2013年2月4日月曜日

マイケル・ポーターと糸井重里の対談のまとめ

日経ビジネス2013.2.4号に競争戦略論のマイケル・ポーターと糸井重里の対談が乗っていました。

糸井重里の事務所が一橋大で主催しているポーター賞を受賞したことによる企画のようです。

ポーターのインタビューや対談はポーター理論の行間を理解する上で大変重要ですのでポイントを箇条書きにしました。

やはりポーターはすごいです。



・今の日本企業が抱えている課題は次世代のユニークさを構築すること。

「顧客のためにユニークな価値を創出する」「何をして何をしないかを明確にし、選択する」の二つが戦略の中核をなす原則

・日本企業の歴史的な強みと個性は組織の全部門が協力して企業体質を高める「トータルクオリティ」に体現されている。

・他方、日本企業は戦略分野に弱かった。今だに多くの経営者が戦略を十分理解していない。

・企業規模は成功を決定する上で最も重要な要素ではない。重要なのは自らの立ち位置をしっかり固めること。  *中小企業でもよいということ
 

・ポーター賞受賞企業がここ10年でサービス分野における新たなタイプの企業が増えてきた。

・マネジメントを学ぶことは経営者の目を基本から逸らしてしまう危険もある。 “お勉強”としてマネジメントを学ぶことのリスク

・事業で最も大切なのは他社と違う独特の方法で顧客ニーズを満たすこと

・利益が先ではなく、ニーズを満たすのが先。しかし、「どうすれば利益が上がるか」からスタートする人が多い。

・事業が成功するのは、ある特定のことに対して情熱を持つ人物が「自分たちなら変えられる」「影響をおよぼすことができる」「もっとうまくできる」と思って事業を生んだ場合。


・名声や高額報酬が得たくて仕事を選ぶ人は偉大な経営者になれない。

「人を喜ばせる」という思いは資本主義の真髄。

・戦略立案の仕方を知らなくても優れた戦略は立てられる。それは多くの場合、自分の信念を元に実行するところから始まる。 *戦略は難しくない

・情熱だけで事業を成功に導けない。情熱が会っても失敗する人はたくさんいる。
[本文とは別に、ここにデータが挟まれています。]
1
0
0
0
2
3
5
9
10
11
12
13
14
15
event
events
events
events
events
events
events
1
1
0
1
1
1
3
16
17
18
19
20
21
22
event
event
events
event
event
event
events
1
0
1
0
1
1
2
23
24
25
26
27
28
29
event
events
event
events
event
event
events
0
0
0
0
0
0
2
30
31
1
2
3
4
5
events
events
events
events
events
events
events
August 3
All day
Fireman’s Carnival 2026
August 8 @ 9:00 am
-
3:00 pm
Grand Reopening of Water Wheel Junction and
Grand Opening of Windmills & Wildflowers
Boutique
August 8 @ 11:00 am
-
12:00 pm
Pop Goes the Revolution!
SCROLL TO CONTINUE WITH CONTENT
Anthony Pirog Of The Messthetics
情熱と明確な選択との組み合わせが大切。


・成功する会社は、すべて顧客のニーズを満たすことについて新しい発想を持っている。

・戦略を考える一つの鍵は「すべての人を常に満足させることは難しい」ということ。

・戦略とは「何をするか」と同時に「何をしないか」の問題でもある。

・他人や他社と異なる選択の積み重ねによって新たな価値を創出する。

・リーダーシップとは日々の活動の中から選択する。
 

・素晴らしいリーダーや企業が他と一線を画すのは、活動の選択の積み重ねがユニークであり、結果的に本物の価値を生み出していること

・「共通価値の創造:CSV」は社会貢献活動と事業目的を一致させること。この視点があれば間違った社会貢献をしない。

・多くの経営者が「会社が成功するために必要なことは何か」を見失っている。

 
・どの企業も基本的にはユニークである。だからすべての事例にあてはまる方程式を見つけることはできない。だから、私(ポーター)は、その根柢にあるツールや原則を見出そうとしている。
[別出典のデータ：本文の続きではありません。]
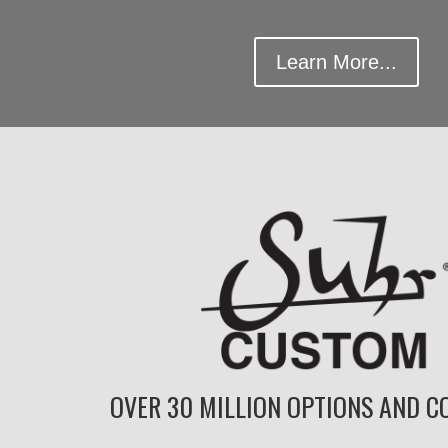
Learn More...
OVER 30 MILLION OPTIONS AND CO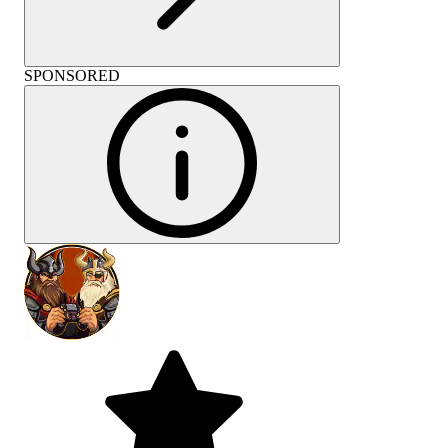
SPONSORED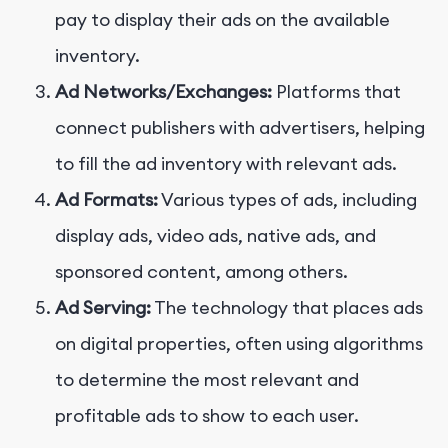
pay to display their ads on the available
inventory.
Ad Networks/Exchanges:
Platforms that
connect publishers with advertisers, helping
to fill the ad inventory with relevant ads.
Ad Formats:
Various types of ads, including
display ads, video ads, native ads, and
sponsored content, among others.
Ad Serving:
The technology that places ads
on digital properties, often using algorithms
to determine the most relevant and
profitable ads to show to each user.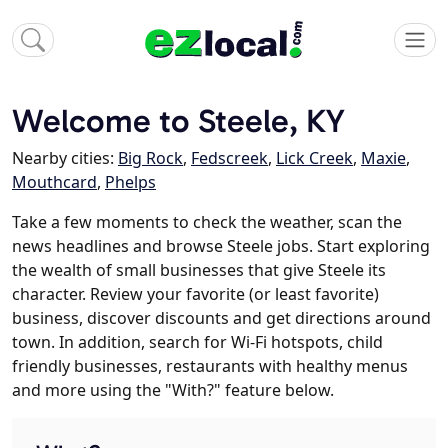
Welcome to Steele, KY
Nearby cities:
Big Rock
,
Fedscreek
,
Lick Creek
,
Maxie
,
Mouthcard
,
Phelps
Take a few moments to check the weather, scan the
news headlines and browse Steele jobs. Start exploring
the wealth of small businesses that give Steele its
character. Review your favorite (or least favorite)
business, discover discounts and get directions around
town. In addition, search for Wi-Fi hotspots, child
friendly businesses, restaurants with healthy menus
and more using the "With?" feature below.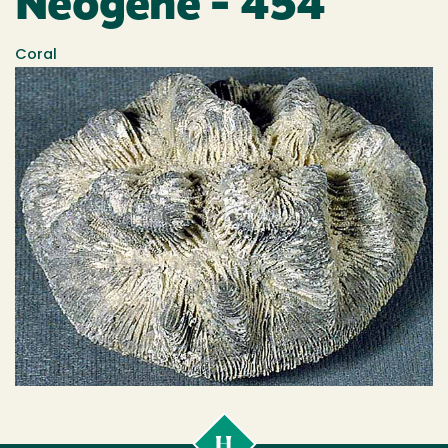
Neogene - 454
Coral
Cal
Poly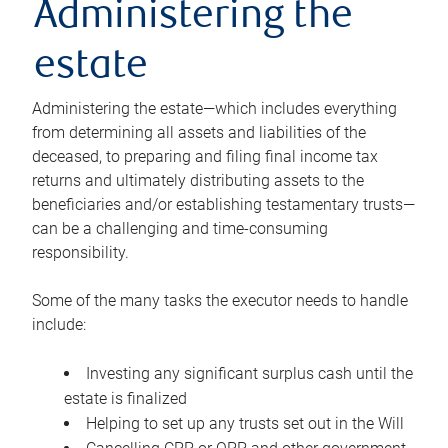
Administering the
estate
Administering the estate—which includes everything
from determining all assets and liabilities of the
deceased, to preparing and filing final income tax
returns and ultimately distributing assets to the
beneficiaries and/or establishing testamentary trusts—
can be a challenging and time-consuming
responsibility.
Some of the many tasks the executor needs to handle
include:
Investing any significant surplus cash until the
estate is finalized
Helping to set up any trusts set out in the Will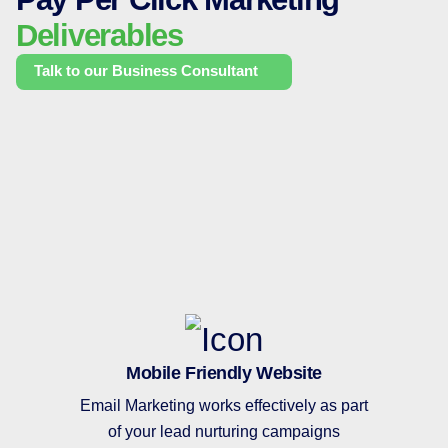
Deliverables
Talk to our Business Consultant
Mobile Friendly Website
Email Marketing works effectively as part
of your lead nurturing campaigns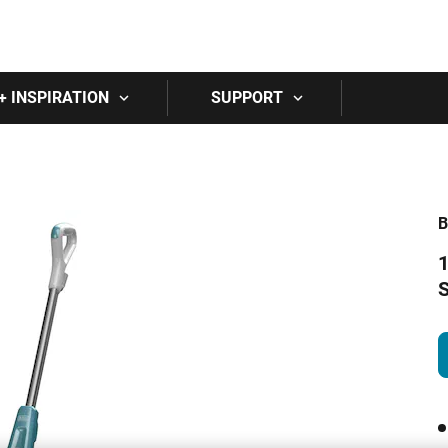
Skip to main content
+ INSPIRATION
SUPPORT
1
S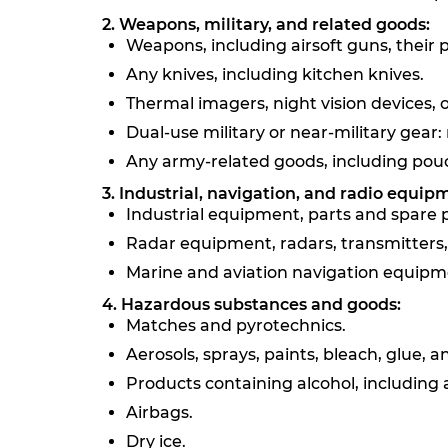
2. Weapons, military, and related goods:
Weapons, including airsoft guns, their
Any knives, including kitchen knives.
Thermal imagers, night vision devices, o
Dual-use military or near-military gear: r
Any army-related goods, including pouch
3. Industrial, navigation, and radio equip
Industrial equipment, parts and spare par
Radar equipment, radars, transmitters, 
Marine and aviation navigation equipme
4. Hazardous substances and goods:
Matches and pyrotechnics.
Aerosols, sprays, paints, bleach, glue,
Products containing alcohol, including a
Airbags.
Dry ice.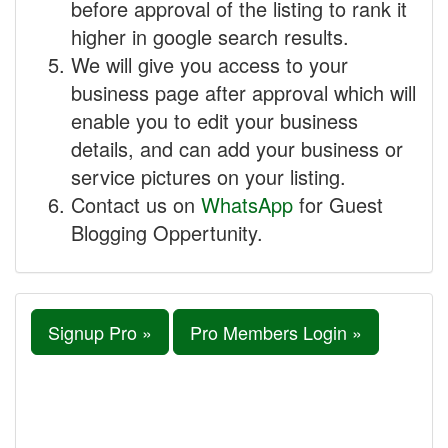
before approval of the listing to rank it
higher in google search results.
We will give you access to your
business page after approval which will
enable you to edit your business
details, and can add your business or
service pictures on your listing.
Contact us on
WhatsApp
for Guest
Blogging Oppertunity.
Signup Pro »
Pro Members Login »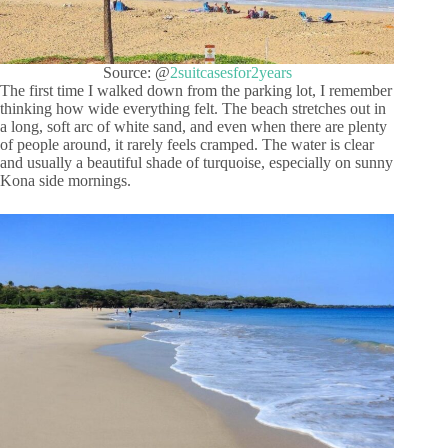
Source: @
2suitcasesfor2years
The first time I walked down from the parking lot, I remember
thinking how wide everything felt. The beach stretches out in
a long, soft arc of white sand, and even when there are plenty
of people around, it rarely feels cramped. The water is clear
and usually a beautiful shade of turquoise, especially on sunny
Kona side mornings.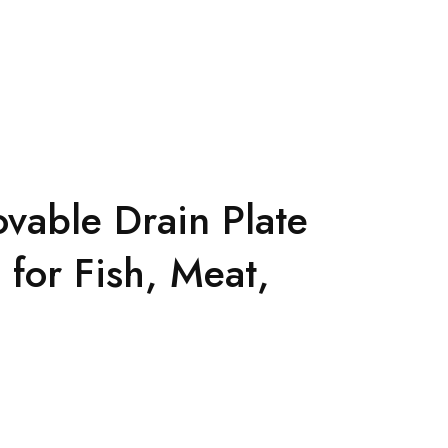
vable Drain Plate
 for Fish, Meat,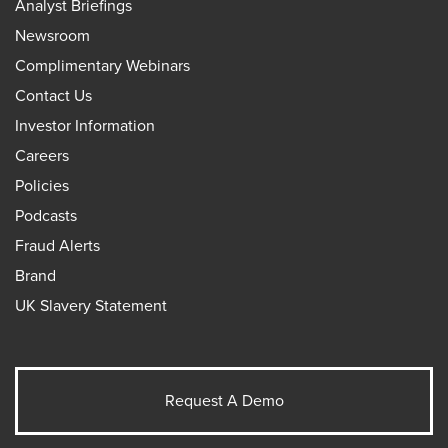
Analyst Briefings
Newsroom
Complimentary Webinars
Contact Us
Investor Information
Careers
Policies
Podcasts
Fraud Alerts
Brand
UK Slavery Statement
Request A Demo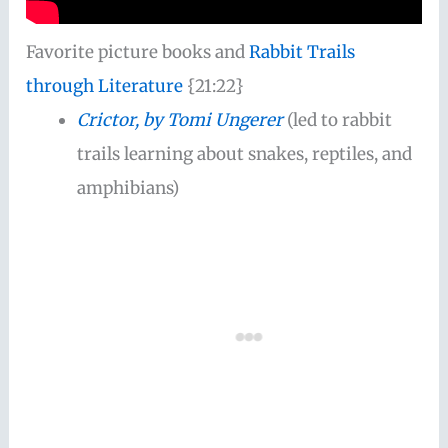
Favorite picture books and
Rabbit Trails
through Literature
{21:22}
Crictor, by Tomi Ungerer
(led to rabbit
trails learning about snakes, reptiles, and
amphibians)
・ポーターが考える自身のユニークさは、事例や経営状況についての豊かな深い知識があので一歩下がって各社の事業の根底にあるものを見つけることができること。

・私たちは複雑な仕事に取り組んでいるため、時として単純で明快なことが見えにくくなる。細部にとらわれずに根底に横たわっているものを理解することが大切。